**** Input material ****

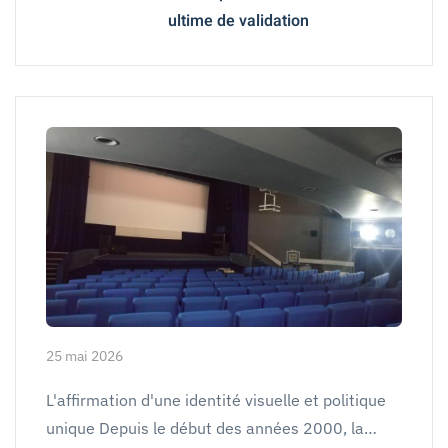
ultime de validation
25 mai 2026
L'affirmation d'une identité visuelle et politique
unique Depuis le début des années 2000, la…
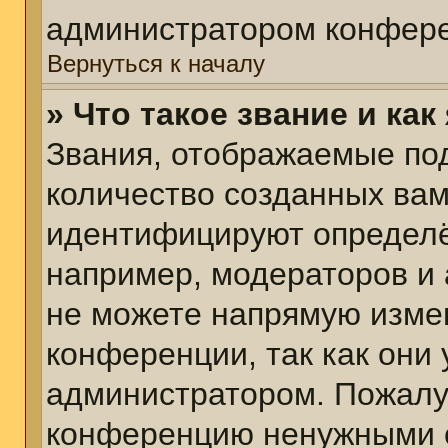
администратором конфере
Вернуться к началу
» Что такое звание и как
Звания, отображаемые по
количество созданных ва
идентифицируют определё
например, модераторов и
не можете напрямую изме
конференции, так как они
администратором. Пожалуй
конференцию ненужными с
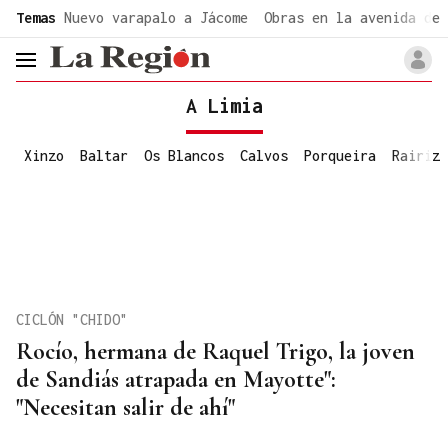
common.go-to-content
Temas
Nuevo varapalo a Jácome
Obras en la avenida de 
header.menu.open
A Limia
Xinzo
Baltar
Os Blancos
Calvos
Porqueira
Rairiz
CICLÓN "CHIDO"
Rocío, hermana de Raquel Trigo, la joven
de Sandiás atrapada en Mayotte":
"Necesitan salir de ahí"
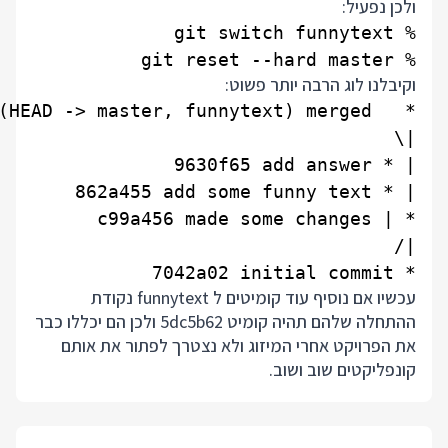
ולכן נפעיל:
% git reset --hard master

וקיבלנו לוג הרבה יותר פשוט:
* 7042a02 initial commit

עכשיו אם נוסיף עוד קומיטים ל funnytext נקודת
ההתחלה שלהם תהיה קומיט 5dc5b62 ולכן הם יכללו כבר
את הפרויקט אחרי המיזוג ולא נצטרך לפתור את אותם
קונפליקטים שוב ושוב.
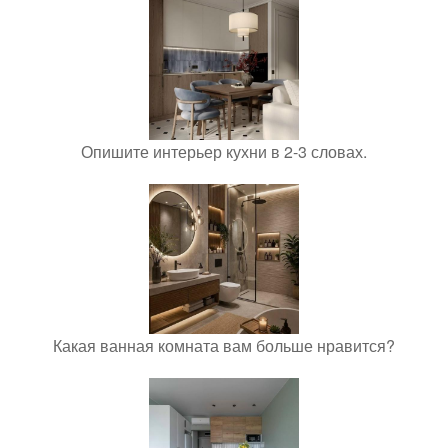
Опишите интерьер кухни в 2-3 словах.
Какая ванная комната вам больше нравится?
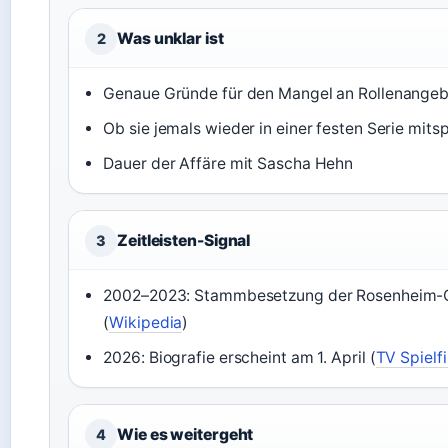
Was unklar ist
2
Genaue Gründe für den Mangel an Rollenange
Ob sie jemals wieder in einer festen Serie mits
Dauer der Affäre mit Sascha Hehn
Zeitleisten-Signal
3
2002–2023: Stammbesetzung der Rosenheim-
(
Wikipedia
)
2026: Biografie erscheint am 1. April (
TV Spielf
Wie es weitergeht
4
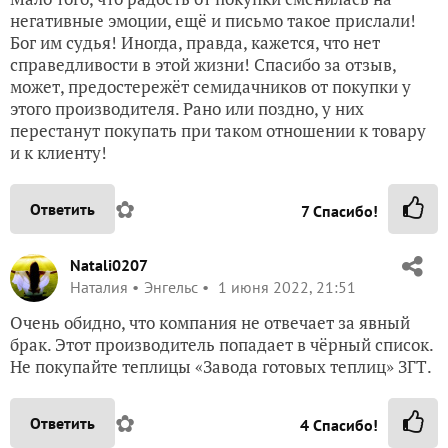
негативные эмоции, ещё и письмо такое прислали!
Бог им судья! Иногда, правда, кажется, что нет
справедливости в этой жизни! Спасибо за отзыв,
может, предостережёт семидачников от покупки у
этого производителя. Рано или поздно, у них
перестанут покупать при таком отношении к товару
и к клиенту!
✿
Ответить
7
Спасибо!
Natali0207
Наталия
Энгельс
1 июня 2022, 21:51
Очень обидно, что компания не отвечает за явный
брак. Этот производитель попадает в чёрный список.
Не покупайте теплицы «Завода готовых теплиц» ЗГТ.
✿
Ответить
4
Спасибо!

****

• **Try it**:
Without the pictures, set down every entry exactly.

• **Written answer**:
ultime de validation
25 mai 2026
L'affirmation d'une identité visuelle et politique
unique Depuis le début des années 2000, la…
администратором конфере
Вернуться к началу
» Что такое звание и как
Звания, отображаемые по
количество созданных ва
идентифицируют определё
например, модераторов и
не можете напрямую изме
конференции, так как они
администратором. Пожалуй
конференцию ненужными с
common.go-to-content
Temas
Nuevo varapalo a Jácome
Obras en la avenida de 
header.menu.open
A Limia
Xinzo
Baltar
Os Blancos
Calvos
Porqueira
Rairiz
CICLÓN "CHIDO"
Rocío, hermana de Raquel Trigo, la joven
de Sandiás atrapada en Mayotte":
"Necesitan salir de ahí"
ולכן נפעיל:
% git reset --hard master

וקיבלנו לוג הרבה יותר פשוט:
* 7042a02 initial commit

עכשיו אם נוסיף עוד קומיטים ל funnytext נקודת
ההתחלה שלהם תהיה קומיט 5dc5b62 ולכן הם יכללו כבר
את הפרויקט אחרי המיזוג ולא נצטרך לפתור את אותם
קונפליקטים שוב ושוב.
Опишите интерьер кухни в 2-3 словах.
Какая ванная комната вам больше нравится?
Was unklar ist
2
Genaue Gründe für den Mangel an Rollenange
Ob sie jemals wieder in einer festen Serie mits
Dauer der Affäre mit Sascha Hehn
Zeitleisten-Signal
3
2002–2023: Stammbesetzung der Rosenheim-
(
Wikipedia
)
2026: Biografie erscheint am 1. April (
TV Spielf
Wie es weitergeht
4
негативные эмоции, ещё и письмо такое прислали!
Бог им судья! Иногда, правда, кажется, что нет
справедливости в этой жизни! Спасибо за отзыв,
может, предостережёт семидачников от покупки у
этого производителя. Рано или поздно, у них
перестанут покупать при таком отношении к товару
и к клиенту!
✿
Ответить
7
Спасибо!
Natali0207
Наталия
Энгельс
1 июня 2022, 21:51
Очень обидно, что компания не отвечает за явный
брак. Этот производитель попадает в чёрный список.
Не покупайте теплицы «Завода готовых теплиц» ЗГТ.
✿
Ответить
4
Спасибо!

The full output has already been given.